* _Questions à traiter_:
1/ Dans l'extrait sur la crise de la vache folle, combien de témoins directs la commission présidée par Lord Phillips of Worth Matravers a-t-elle auditionnés ?
2/ Poursuivez, s'il vous plaît, l'extrait sur la crise de la vache folle à partir du point où il s'arrête.

* _Extrait du document_:
La commission d'enquête publique ordonnée par Tony Blair en décembre 1997 sous la direction d'un des plus éminents juristes du royaume, Lord Phillips of Worth Matravers, ne visait pas, théoriquement, à désigner d'éventuels boucs émissaires à la vindicte publique. L'enquête, qui aura duré plus de deux ans, avec l'étude de 3 000 dossiers divers, la prise en compte de 1 200 témoignages écrits et l'audition de 333 témoins directs, était d'abord destinée à comprendre comment et pourquoi on en est arrivé à une situation où des experts parmi les plus sérieux, évoquent aujourd'hui la possible mort de plus de cent mille personnes dans les dix ans.
Pourquoi trois années de perdues entre l'admission officielle de l'existence de la maladie en 1986 et l'interdiction gouvernementale de la vente d'abats bovins en 1989 ? La première victime humaine de la maladie de Creutzfeldt-Jakob, Stephen Churchill, 19 ans, meurt en mai 1995. On a déjà, à cette époque, détecté près de 120 000 « vaches folles » dans le royaume (185 000 aujourd'hui). Pourquoi une année d'attente et neuf décès supplémentaires avant la reconnaissance officielle du lien entre ce fléau et l'ESB alors que plusieurs scientifiques de renom le suggèrent depuis longtemps ? Début 1996, l'Union européenne interdit l'exportation de boeuf anglais. Pourquoi le gouvernement de John Major conteste-t-il juridiquement, dès avril, cette mesure élémentaire de santé publique alors que son successeur travailliste, qui poursuivra le même effort auprès de Bruxelles jusqu'à la levée de l'interdit en août 1999, bannit lui-même, en décembre 1997, toute consommation de boeuf à l'os ?
« UN GRAND ÉCHEC »

* _Matériel fourni_:

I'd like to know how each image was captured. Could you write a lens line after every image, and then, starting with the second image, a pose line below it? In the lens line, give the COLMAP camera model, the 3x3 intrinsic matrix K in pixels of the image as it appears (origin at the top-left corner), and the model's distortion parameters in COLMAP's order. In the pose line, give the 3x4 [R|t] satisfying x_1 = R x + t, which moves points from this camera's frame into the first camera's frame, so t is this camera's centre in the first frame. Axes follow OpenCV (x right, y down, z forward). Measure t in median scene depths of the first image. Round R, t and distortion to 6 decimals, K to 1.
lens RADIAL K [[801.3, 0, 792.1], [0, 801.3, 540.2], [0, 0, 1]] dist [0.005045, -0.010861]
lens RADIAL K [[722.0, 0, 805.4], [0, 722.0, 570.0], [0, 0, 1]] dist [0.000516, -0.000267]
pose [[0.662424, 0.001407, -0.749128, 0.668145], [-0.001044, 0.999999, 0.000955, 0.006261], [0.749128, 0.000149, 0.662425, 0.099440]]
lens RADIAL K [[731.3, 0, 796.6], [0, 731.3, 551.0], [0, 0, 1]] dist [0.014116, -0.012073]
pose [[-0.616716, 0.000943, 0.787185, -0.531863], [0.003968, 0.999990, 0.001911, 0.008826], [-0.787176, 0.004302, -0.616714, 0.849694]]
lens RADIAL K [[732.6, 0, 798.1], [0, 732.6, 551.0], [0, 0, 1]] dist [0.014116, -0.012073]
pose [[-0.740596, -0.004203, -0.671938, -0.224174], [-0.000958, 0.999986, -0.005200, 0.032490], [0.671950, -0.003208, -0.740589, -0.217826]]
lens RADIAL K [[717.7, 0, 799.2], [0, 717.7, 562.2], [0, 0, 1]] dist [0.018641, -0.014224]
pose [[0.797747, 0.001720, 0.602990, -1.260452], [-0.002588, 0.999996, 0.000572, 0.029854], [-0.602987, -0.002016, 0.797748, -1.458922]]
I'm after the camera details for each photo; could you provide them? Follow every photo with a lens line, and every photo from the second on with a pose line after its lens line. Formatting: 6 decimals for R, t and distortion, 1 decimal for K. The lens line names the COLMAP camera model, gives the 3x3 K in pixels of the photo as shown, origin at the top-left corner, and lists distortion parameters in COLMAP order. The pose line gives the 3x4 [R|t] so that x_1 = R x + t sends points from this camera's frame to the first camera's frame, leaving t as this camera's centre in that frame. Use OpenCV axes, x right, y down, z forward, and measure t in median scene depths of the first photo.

* _Vos réponses écrites_:
1/ 333 témoins directs.

2/
Dans les années 70 et depuis quarante ans au moins, des solvants sont utilisés dans le processus de fabrication des farines animales consommées par le cheptel bovin et autre. Au début des années 80, ce solvant est supprimé et la température retenue pour « cuire » les farines est abaissée, ce qui a probablement permis à l'agent infectieux responsable de l'ESB, proche de celui de la vieille « tremblante du mouton », d'émerger chez les bovins avant de franchir la barrière des espèces. Pourquoi ? Les familles des victimes espèrent que le rapport Phillips, qui devait être présenté au Parlement dans l'après-midi du jeudi 26 octobre, mais qui est sur le bureau du gouvernement depuis le 2 octobre, répond à ces questions. Une chose est sûre : selon les rares fuites publiées, mercredi et jeudi matin, dans la presse londonienne, la responsabilité des hauts fonctionnaires et des ministres conservateurs qui se succédèrent à la tête des administrations de la santé et de l'agriculture dans les années de crise est directement mise en cause.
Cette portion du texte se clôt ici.